Milt production in males may prove to be a limiting factor for the development of artificial fertilisation protocols for YBF. Comparatively small volumes (< 0.5 ml) of milt were able to be collected from individuals in this study and production did not appear to be greatly enhanced with GnRHa treatment. It is important to note that this observation is anecdotal as the study primarily focused on induced reproduction in female YBF. Pankhurst and Poortenaar (2000) recorded similar volumes of milt in greenback flounder (Rhombosolea taparina) and concluded that human choriogenic hormone (hCG) and GnRHa both increased milt volume relative to saline controls. Low efficacy of GnRHa treatment on milt production was reported in male summer flounder (Paralichthys dentatus; Berlinsky et al. 1997) and Senegalese sole (Solea senegalensis; Guzmán et al. 2010). Evidence indicates that dopamine inhibition within the reproductive axis may suppress GnRHa efficacy in male Senegalese sole (Guzmán et al. 2010). The co-administration of a dopamine antagonist and GnRHa was effective at increasing spermiation and milt volume in Senegalese sole (Guzmán et al. 2011). Methodologies to increase expressible milt volumes in YBF may warrant further investigation to avoid future bottlenecks in hatchery production.
Reproductive behaviours appeared to be absent during the study and there was no evidence of spontaneous spawning occurring despite some of the GnRHa treated fish having ovulated. Similar results occur in captive Atlantic halibut (Hippoglossus hippoglossus) where hand-stripping is necessary (Skaalsvik et al. 2015). This may relate to the requirement of specific husbandry or environmental conditions. Pankhurst and Fitzgibbon (2006) found that captive greenback flounder undergo spontaneous spawning in the mid-water column when held in a low disturbance environment at reduced densities (~ 1kg/m3). Broodstock fish in the current study experienced regular handling disturbance and were held at greater stocking densities. While wild YBF are often caught on shallow mudflats in less than one metre of water, spawning typically occurs at depths of 12-30m (Colman 1973; Smith et al. 1999). The depth of the tanks used in the present study (0.6 m) may have been inadequate to support natural courtship and spawning. Future work should consider adapting the tank environment to encourage natural reproduction.

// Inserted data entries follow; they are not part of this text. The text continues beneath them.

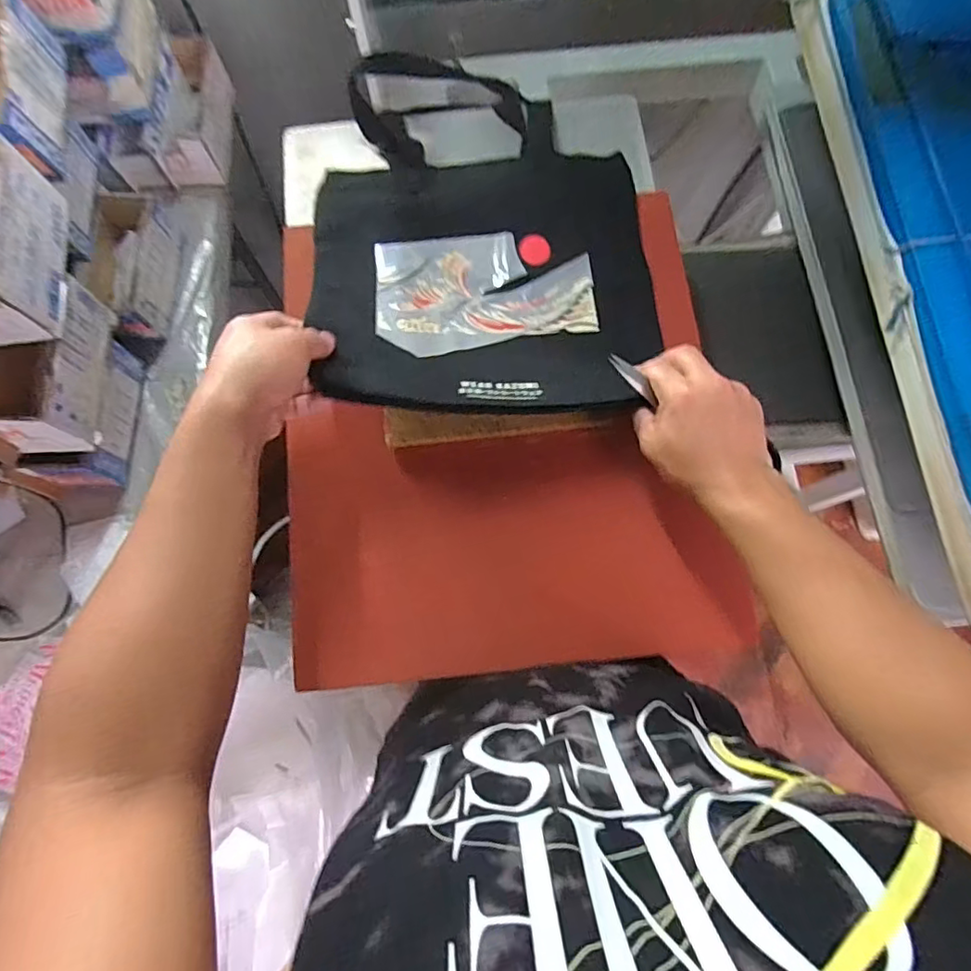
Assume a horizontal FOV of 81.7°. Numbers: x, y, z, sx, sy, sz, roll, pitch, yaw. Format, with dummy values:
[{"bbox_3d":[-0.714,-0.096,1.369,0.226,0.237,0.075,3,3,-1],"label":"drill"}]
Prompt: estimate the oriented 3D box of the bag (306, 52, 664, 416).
[{"bbox_3d":[-0.002,-0.265,0.528,0.308,0.085,0.425,-4,76,-1],"label":"bag"}]

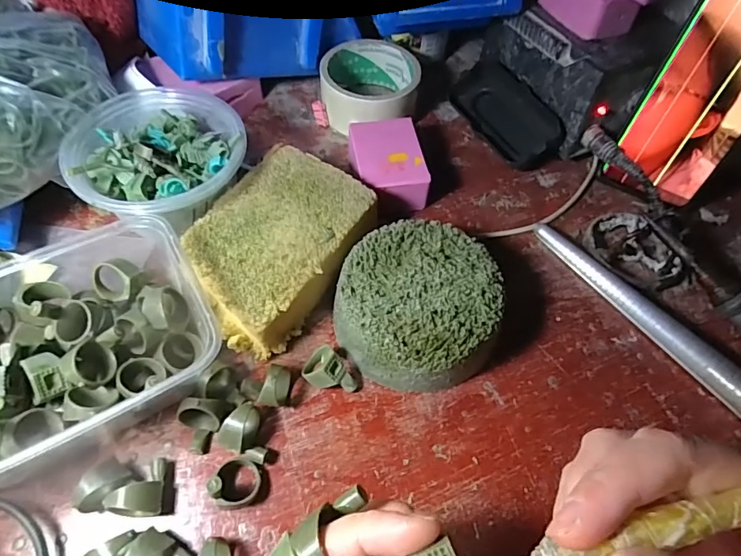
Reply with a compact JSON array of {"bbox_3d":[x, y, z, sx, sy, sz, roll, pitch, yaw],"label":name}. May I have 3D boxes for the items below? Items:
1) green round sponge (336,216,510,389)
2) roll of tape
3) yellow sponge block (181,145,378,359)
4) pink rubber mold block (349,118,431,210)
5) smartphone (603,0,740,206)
[{"bbox_3d":[0.030,0.017,0.298,0.101,0.045,0.101,1,58,-2],"label":"green round sponge"},{"bbox_3d":[-0.001,-0.168,0.411,0.084,0.043,0.088,1,58,-2],"label":"roll of tape"},{"bbox_3d":[-0.063,-0.019,0.316,0.095,0.044,0.135,29,62,15],"label":"yellow sponge block"},{"bbox_3d":[0.013,-0.088,0.369,0.054,0.035,0.081,-7,59,-7],"label":"pink rubber mold block"},{"bbox_3d":[0.234,-0.128,0.322,0.072,0.152,0.008,30,44,17],"label":"smartphone"}]

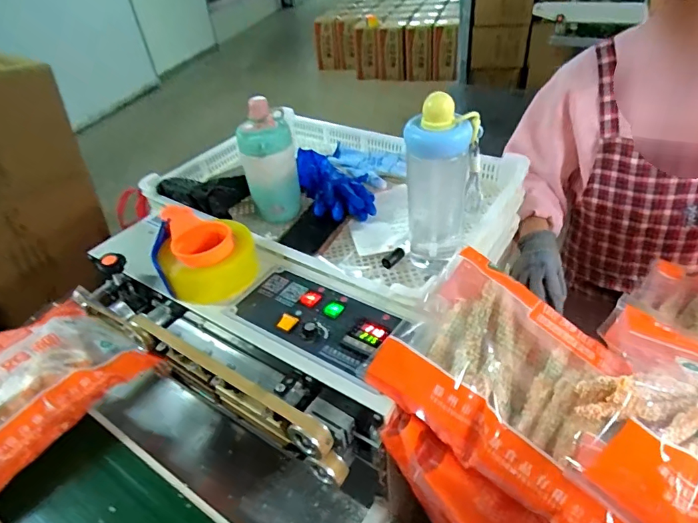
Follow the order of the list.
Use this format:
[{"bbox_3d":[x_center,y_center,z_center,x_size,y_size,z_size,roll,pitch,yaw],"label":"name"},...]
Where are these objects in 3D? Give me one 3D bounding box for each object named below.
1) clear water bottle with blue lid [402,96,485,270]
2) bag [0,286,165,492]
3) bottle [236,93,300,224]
[{"bbox_3d":[0.124,-0.099,0.597,0.090,0.223,0.070,6,41,15],"label":"clear water bottle with blue lid"},{"bbox_3d":[-0.413,0.156,0.568,0.182,0.068,0.287,21,46,29],"label":"bag"},{"bbox_3d":[-0.129,-0.160,0.738,0.081,0.178,0.096,-16,40,-11],"label":"bottle"}]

Few studies have focused on the reproductive biology of YBF although previous reports state that they seasonally spawn a single batch of eggs (Colman 1973; Mutoro 2001). The existence of distinct cohorts of oocytes at various stages of development (including vitellogenic and FOM) as observed in this study, suggests a different reproductive strategy. Moreover, the observation that some fish ovulated more than once, strongly indicates that YBF are multiple group synchronous batch spawners as suggested by Koverman (2018). A similar pattern of ovarian development also exists in greenback flounder (Poortenaar and Pankhurst, 2000) as well as many other temperate flatfish (Berlinsky et al. 1997; Earl 2014; Lim 2016; Poortenaar et al. 2001; Tingaud-Sequeira et al. 2009).